The removal of the rail cars are a touchy subject for residents in Churchill. Normally they would return south on the Omnitrax-owned rail line. 

'It's tough to see friends leaving'

Their removal by sea is symbolic for many in the Hudson Bay town, seeing it as a failure in part of a series of attempts to get the rail line reopened.

"With the train goes the hope getting our rail fixed anytime soon," said resident Dorota Walkoski, who says the disruption has caused some to pack up and move away from Churchill. "There's more people leaving the community, the classrooms have smaller class sizes … people are moving elsewhere or moving back home.

"It's tough to see friends leaving."

Walkoski, whose husband owns and operates Great White Bear Tours in Churchill, answers quickly when asked what the line means to the community. 

Churchill Mayor Mike Spence called on governments and Omnitrax to meet with him "as early as tomorrow" to set the 60-day repair plan in motion in time for polar bear season. (Jaison Empson/CBC)

"It's everything," she said. "Everything relies on the rail, it brings in our tourists it brings in our food, it brings in everyday things that people take for granted … when we need something it comes up on the train."

The Nunalik was loaded in Valleyfield Quebec several days ago and is behind schedule because of a storm on the Hudson Bay earlier this week. Churchill is the ship's first stop on a route that will take it further north to communities in Nunavut.

'It's disappointing'

Until this point Churchill mayor Mike Spence had refused to accept the rail line couldn't be fixed before winter. Now with a heavy sigh, the community leader admits that possibility has slipped away.

"It's disappointing that the rail line probably won't be repaired before winter," Spence said Sunday. "This is the first time without a rail line since around 1928." 

With that immediate future in mind, Spence says the town is working with the federal government on enhancing the Nutrition North program to ease food prices. 
Five Via Rail passenger cars and two locomotives stuck in Churchill since spring flooding forced the rail line to close are now being removed by ship. (Ron Boileau/CBC)

Spence says he's also working with Calm Air executives to get a break on flights to and from the community so residents can get out for a few days and shop in Thompson or Winnipeg.

A town meeting will be held next week and Spence says federal resource minister Jim Carr has promised to come up to speak with residents.

Late last week Ottawa announced it would give Omnitrax 30 days to fix the damaged line or face a lawsuit.

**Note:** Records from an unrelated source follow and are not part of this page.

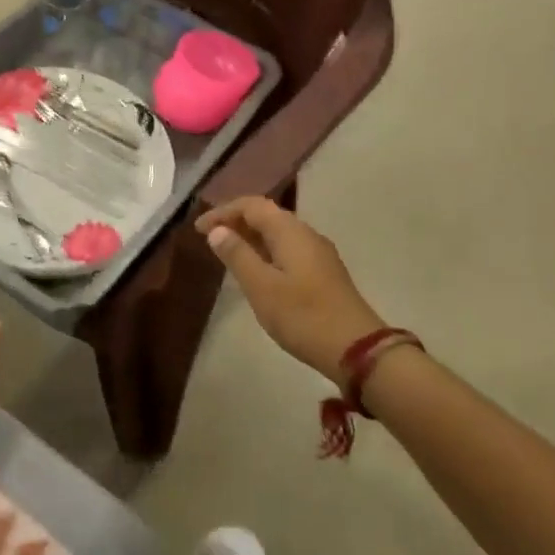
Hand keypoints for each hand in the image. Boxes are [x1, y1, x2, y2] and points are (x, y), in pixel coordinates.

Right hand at [197, 198, 385, 384]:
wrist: (356, 349)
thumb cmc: (303, 316)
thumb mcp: (261, 287)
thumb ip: (238, 255)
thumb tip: (218, 230)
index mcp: (290, 231)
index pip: (252, 205)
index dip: (223, 212)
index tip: (198, 229)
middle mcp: (306, 234)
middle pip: (267, 215)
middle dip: (236, 222)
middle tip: (209, 239)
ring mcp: (318, 253)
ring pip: (278, 234)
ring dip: (251, 238)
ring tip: (227, 254)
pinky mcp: (324, 273)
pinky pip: (288, 250)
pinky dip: (266, 252)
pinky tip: (256, 272)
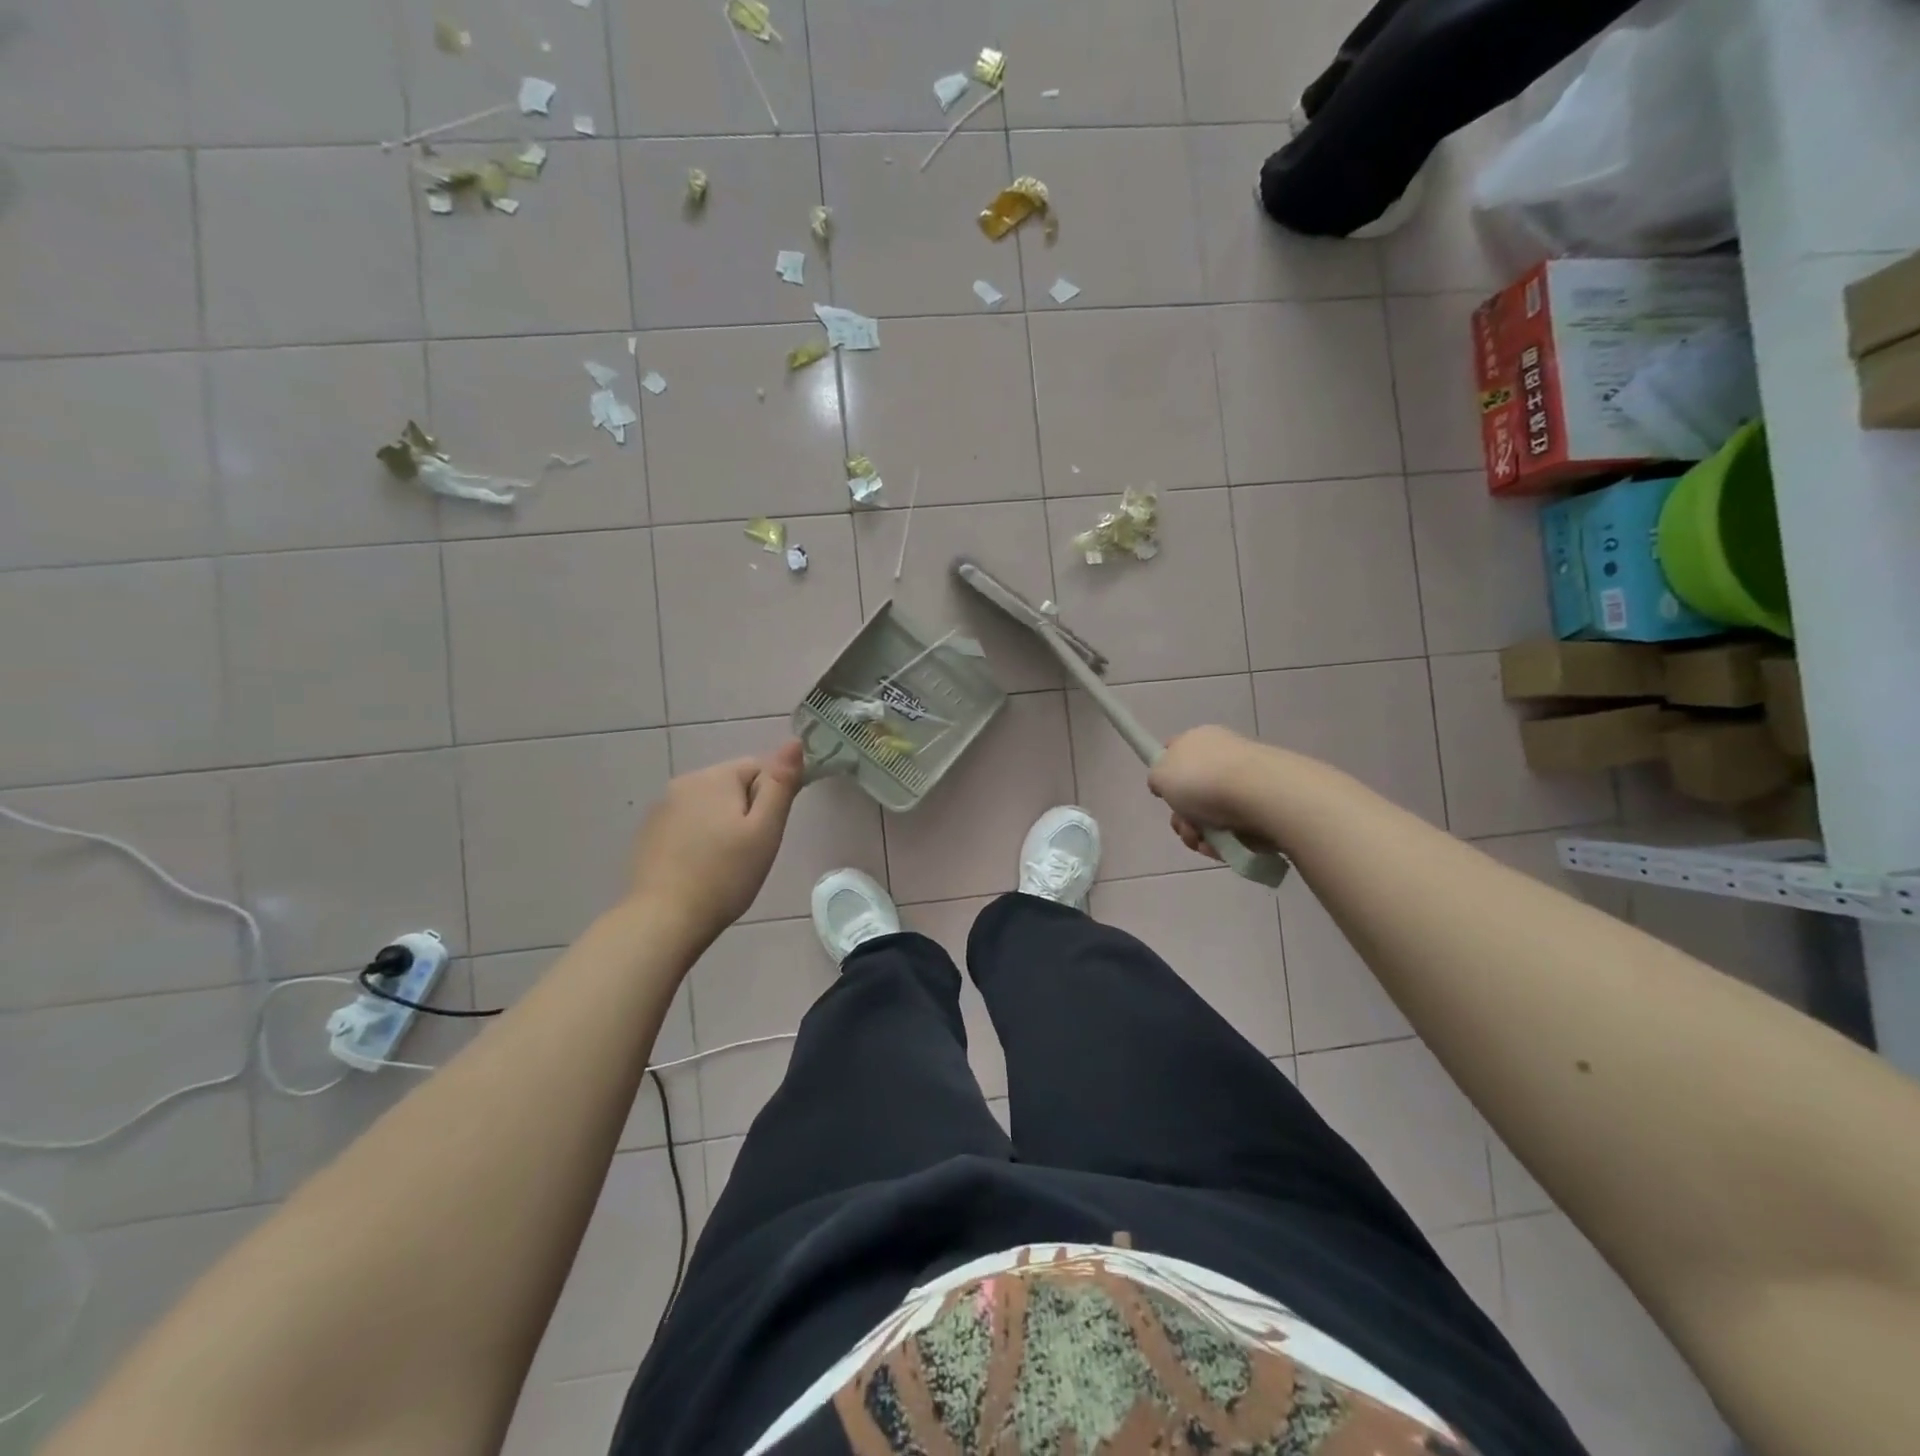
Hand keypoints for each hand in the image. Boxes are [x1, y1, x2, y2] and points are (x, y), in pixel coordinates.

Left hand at [628, 741, 804, 944]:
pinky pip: (687, 825)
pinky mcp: (649, 834)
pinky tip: (701, 869)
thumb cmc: (725, 875)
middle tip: (751, 852)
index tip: (768, 832)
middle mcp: (684, 783)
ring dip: (723, 825)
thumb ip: (781, 784)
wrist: (664, 920)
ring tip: (726, 864)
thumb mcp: (765, 830)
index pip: (759, 768)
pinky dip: (699, 839)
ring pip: (709, 806)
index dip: (772, 798)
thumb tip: (794, 742)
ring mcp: (661, 809)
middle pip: (732, 785)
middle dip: (746, 812)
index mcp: (714, 777)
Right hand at [1147, 725, 1273, 863]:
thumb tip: (1165, 784)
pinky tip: (1222, 847)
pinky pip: (1234, 830)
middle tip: (1184, 825)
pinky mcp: (1263, 808)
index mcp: (1199, 740)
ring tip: (1203, 841)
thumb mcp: (1160, 773)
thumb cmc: (1203, 779)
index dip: (1165, 773)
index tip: (1163, 793)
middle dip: (1182, 816)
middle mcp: (1223, 757)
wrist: (1261, 795)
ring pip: (1210, 816)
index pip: (1175, 752)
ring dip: (1199, 834)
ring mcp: (1245, 783)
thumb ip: (1156, 777)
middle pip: (1191, 792)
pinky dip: (1223, 842)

The company responded by criticizing Canada for not financially supporting the operations of the rail line over the last several years. Omnitrax executives compare the route to Manitoba's north to a public utility.

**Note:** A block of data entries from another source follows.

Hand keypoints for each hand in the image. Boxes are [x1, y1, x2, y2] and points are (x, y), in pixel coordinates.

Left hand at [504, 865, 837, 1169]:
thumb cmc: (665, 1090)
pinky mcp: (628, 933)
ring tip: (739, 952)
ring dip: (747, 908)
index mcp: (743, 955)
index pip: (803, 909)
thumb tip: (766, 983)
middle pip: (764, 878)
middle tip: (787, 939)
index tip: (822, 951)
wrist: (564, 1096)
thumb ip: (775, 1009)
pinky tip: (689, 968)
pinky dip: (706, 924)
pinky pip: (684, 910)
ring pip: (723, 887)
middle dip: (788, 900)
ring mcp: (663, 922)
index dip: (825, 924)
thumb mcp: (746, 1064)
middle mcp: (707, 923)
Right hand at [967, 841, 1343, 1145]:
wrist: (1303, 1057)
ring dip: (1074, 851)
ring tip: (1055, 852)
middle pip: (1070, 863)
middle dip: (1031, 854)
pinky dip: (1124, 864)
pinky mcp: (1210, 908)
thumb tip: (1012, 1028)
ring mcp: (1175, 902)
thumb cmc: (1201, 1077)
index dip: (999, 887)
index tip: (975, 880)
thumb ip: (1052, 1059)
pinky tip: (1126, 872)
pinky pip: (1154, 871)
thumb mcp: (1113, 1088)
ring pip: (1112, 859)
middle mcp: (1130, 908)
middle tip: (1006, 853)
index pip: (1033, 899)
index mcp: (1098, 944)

Many residents of Churchill have called on Ottawa to re-nationalize the port and take control of the rail line and its operations.

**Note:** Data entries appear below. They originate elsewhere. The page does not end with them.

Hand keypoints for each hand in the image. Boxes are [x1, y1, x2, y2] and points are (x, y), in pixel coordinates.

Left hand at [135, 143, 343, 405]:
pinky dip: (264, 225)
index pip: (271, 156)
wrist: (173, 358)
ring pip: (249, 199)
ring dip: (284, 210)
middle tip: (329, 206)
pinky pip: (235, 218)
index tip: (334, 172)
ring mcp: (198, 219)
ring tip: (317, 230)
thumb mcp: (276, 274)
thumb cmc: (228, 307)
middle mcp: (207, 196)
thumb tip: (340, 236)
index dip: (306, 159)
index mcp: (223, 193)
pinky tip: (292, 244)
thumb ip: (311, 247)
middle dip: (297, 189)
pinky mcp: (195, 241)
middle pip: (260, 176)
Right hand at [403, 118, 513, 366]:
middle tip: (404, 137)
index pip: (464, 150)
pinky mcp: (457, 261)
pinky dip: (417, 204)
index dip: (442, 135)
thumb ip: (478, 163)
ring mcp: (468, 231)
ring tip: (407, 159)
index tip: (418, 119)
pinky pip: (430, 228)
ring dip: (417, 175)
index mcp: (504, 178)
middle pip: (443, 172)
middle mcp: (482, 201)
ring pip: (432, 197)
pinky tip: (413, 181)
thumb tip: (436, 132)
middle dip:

Walkoski doesn't care about the politics involved in fixing the rail line. She said "this should have all been fixed long ago."

Decline in tourism

The community is dealing with steep increases in shipping costs as much of its supplies now arrive by air.

Churchill has also seen a big decline in tourism as many visitors come to the northern town by rail, especially in the summer and early fall. But visitors to the town have started arriving in stronger numbers in recent weeks thanks to the start of polar bear season.

The MV Nunalik, loaded with shipping containers, vehicles, a new tundra buggy, and 120 massive cylinders of propane, arrived at the dock at Churchill Sunday. (Sean Kavanagh/CBC)

The Nunalik will not be the last ship to come to Churchill this fall. Two other vessels — including one containing a winter supply of gasoline and jet fuel — will arrive later in October. 

Calm Air recently stepped up and pledged to deliver the fuel and store it in its own tanks normally reserved for jet fuel after questions arose about the tank farm owned and operated by Omnitrax. 

Calm Air and the province have also agreed to subsidize the cost of the shipment to ease the rising cost of gas for residents.

The company says it will ship jet fuel up to Churchill by air if there is a shortage later in the winter.